2. Linear Scleroderma, which usually appears on upper and lower limbs but also on the forehead causing deformities in the form of “sword blows” and permanent alopecia on the infected area of the scalp.
3. Guttae Scleroderma or white atrophic lichen in the form of scleroderma.
B) Diffuse Scleroderma
It more frequently infects women between 35 and 50 years of age, but it can also appear at any age. In its most common form, the ailment commences as sclerodactyly. The skin of the fingers gets thinner with time and the fingers themselves become more acute, suffer immobility of the distal phalanx or necrosis and absorption of the nail bearing phalanx.
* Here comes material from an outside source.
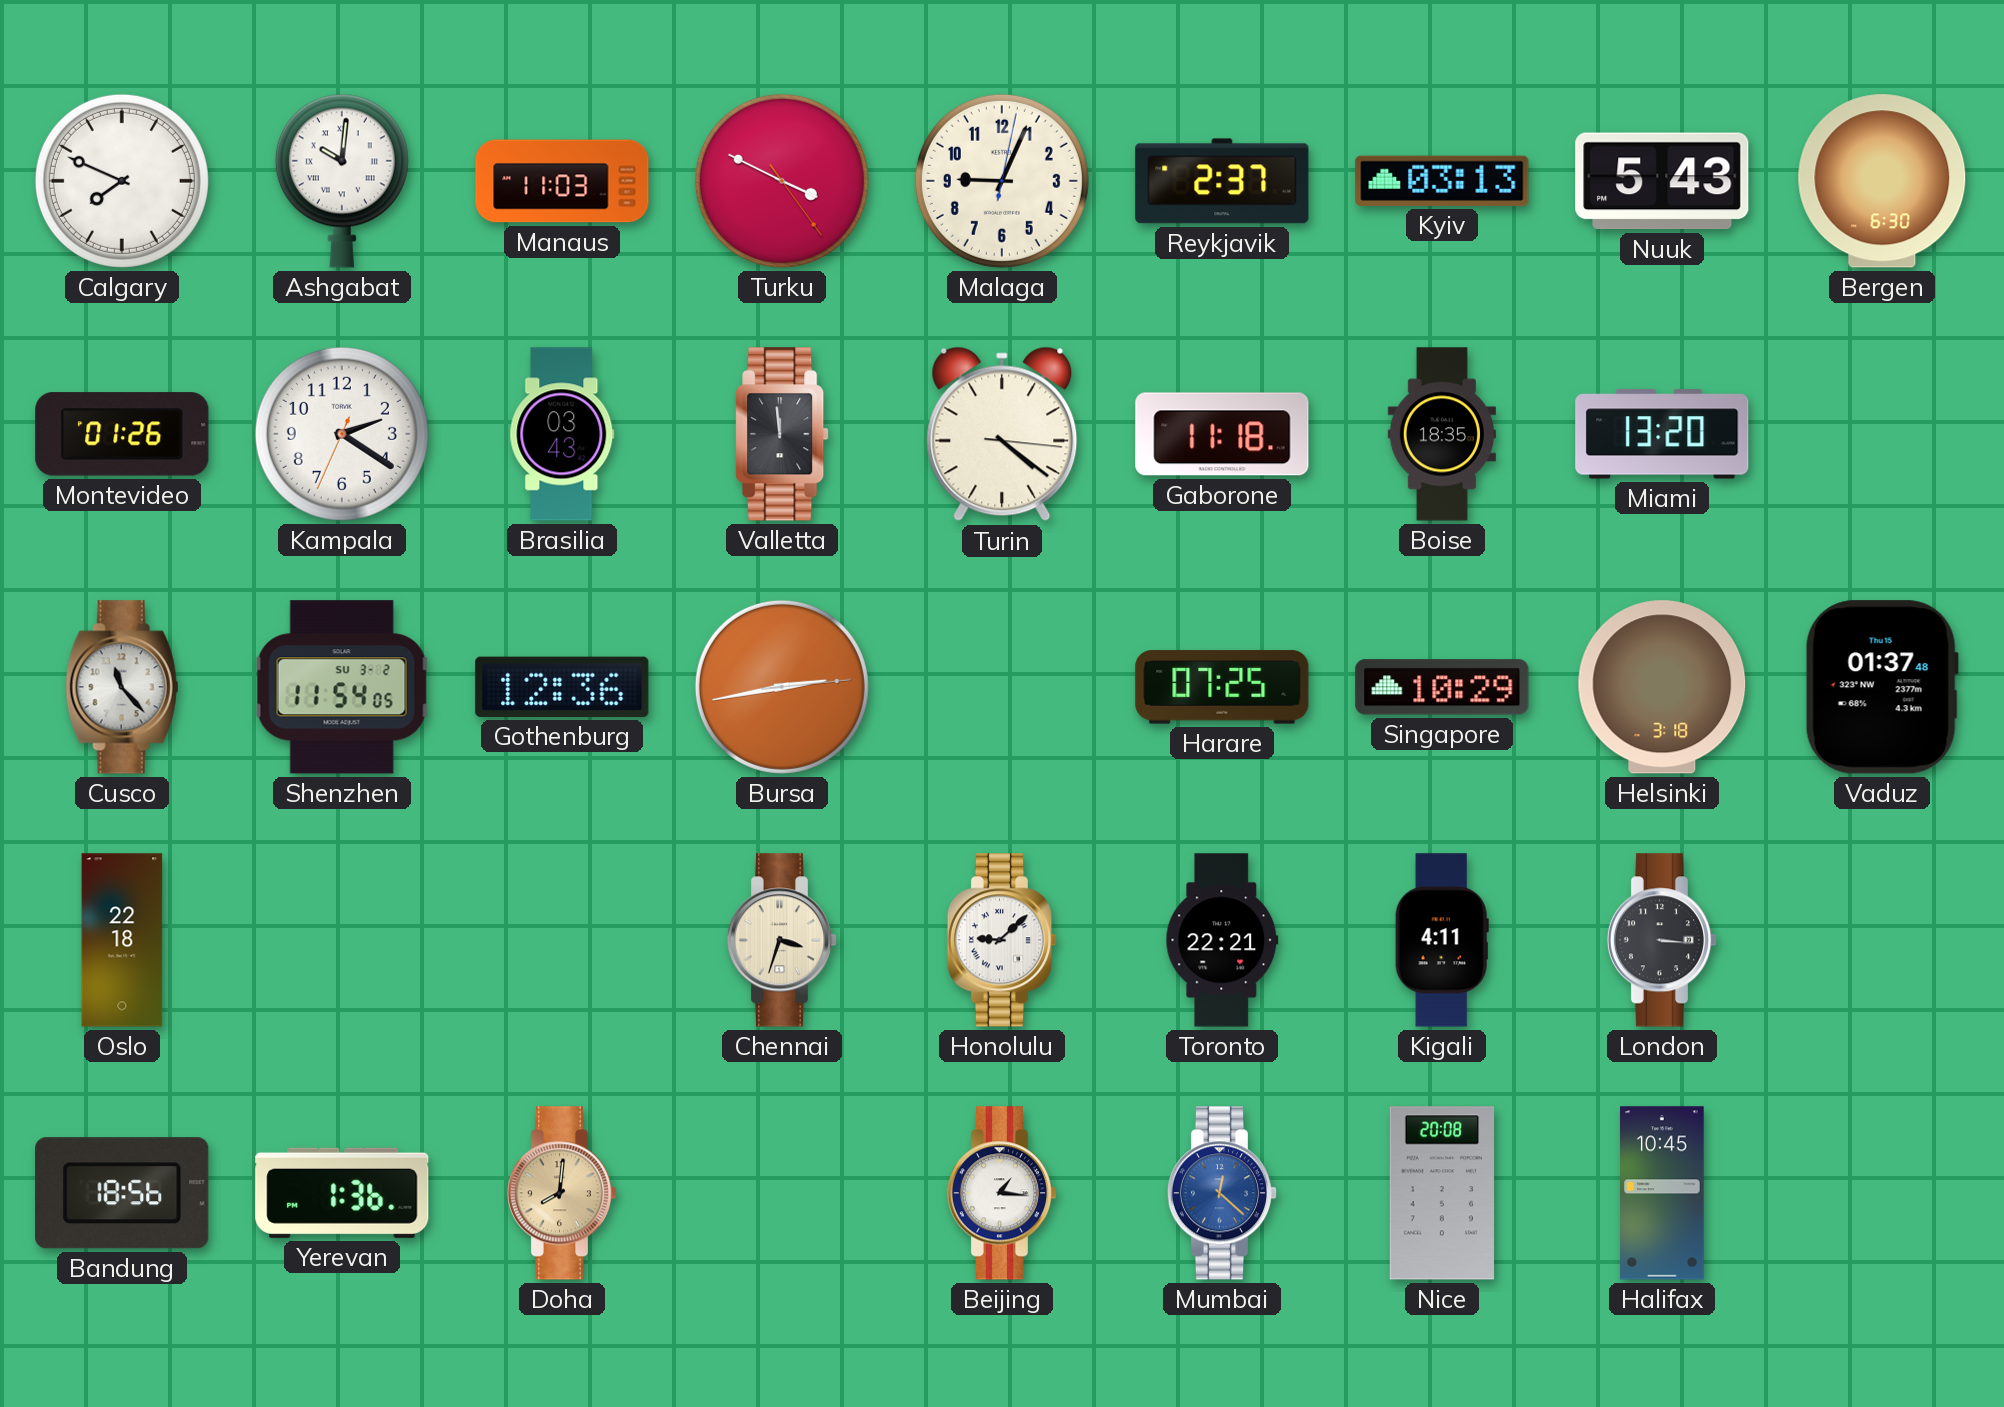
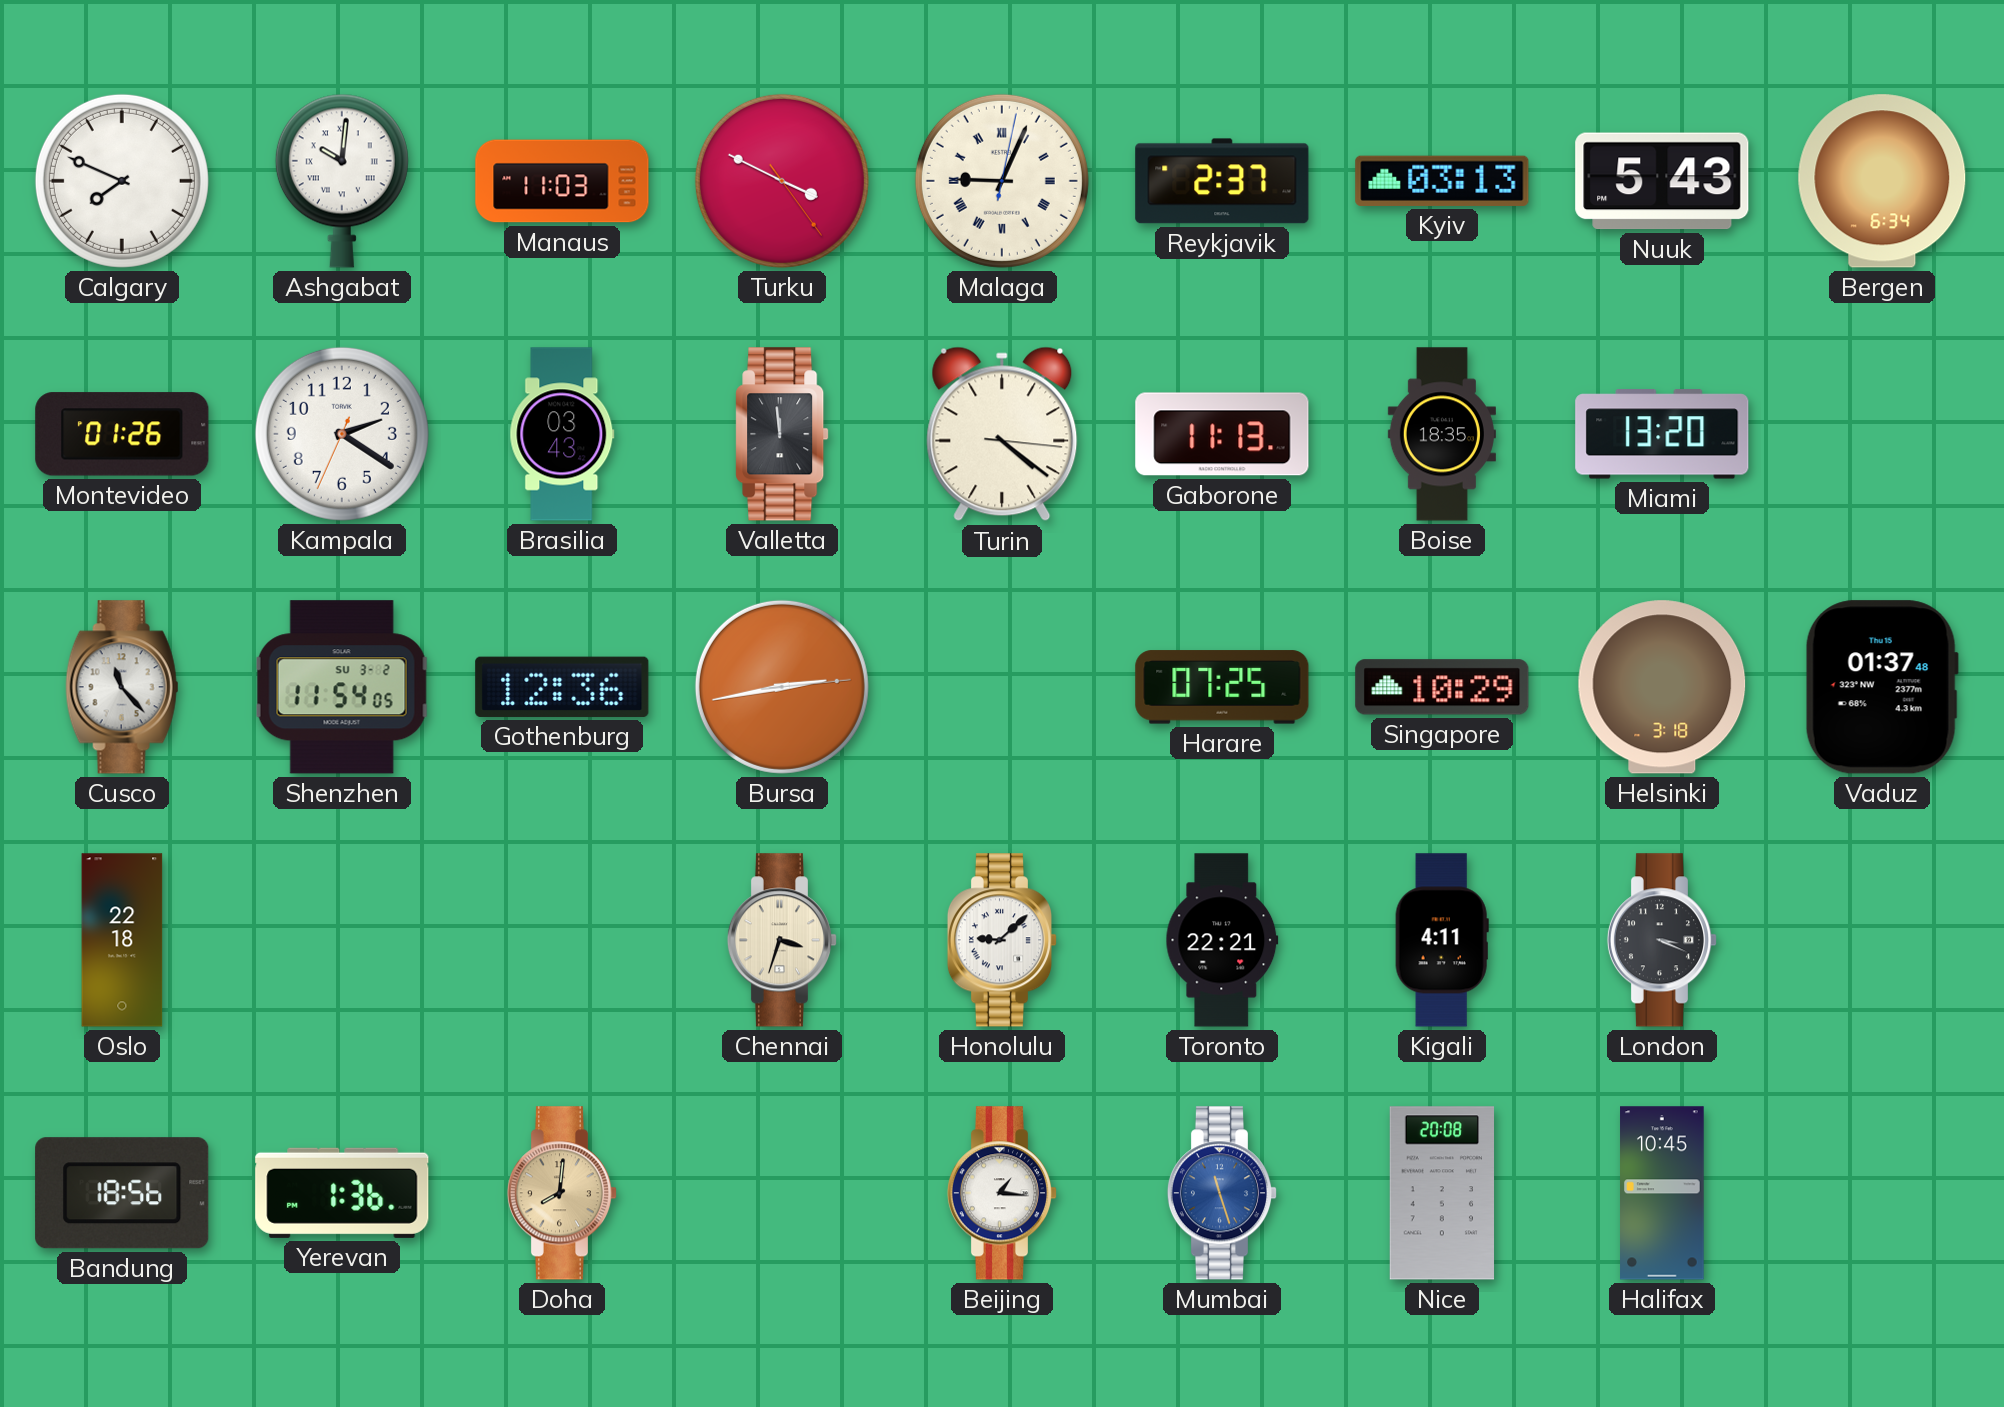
Malaga numerals: Arabic -> Roman
Bergen: 6:30 -> 6:34
Gaborone: 11:18 -> 11:13
London: 3:16 -> 3:19
Mumbai: 12:22 -> 11:27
Simultaneously sclerosis of the subcutaneous layer of the upper limbs develops, which gradually makes its way towards the neck, the torso and the face. Similar symptoms develop on the toes, extend through the calf and force patients to move in small steps. The face turns immobile, deprived of expression, the skin taunted and attached to the bones below. The tip of the nose turns acute; the lips wrinkle with vertical folds, the mouth opens hard and in a limited fashion.
The disease affects all tissues and organs containing collagen, particularly the alimentary canal, the lungs, the heart and the kidneys. It develops in a slow rate and finally results in death.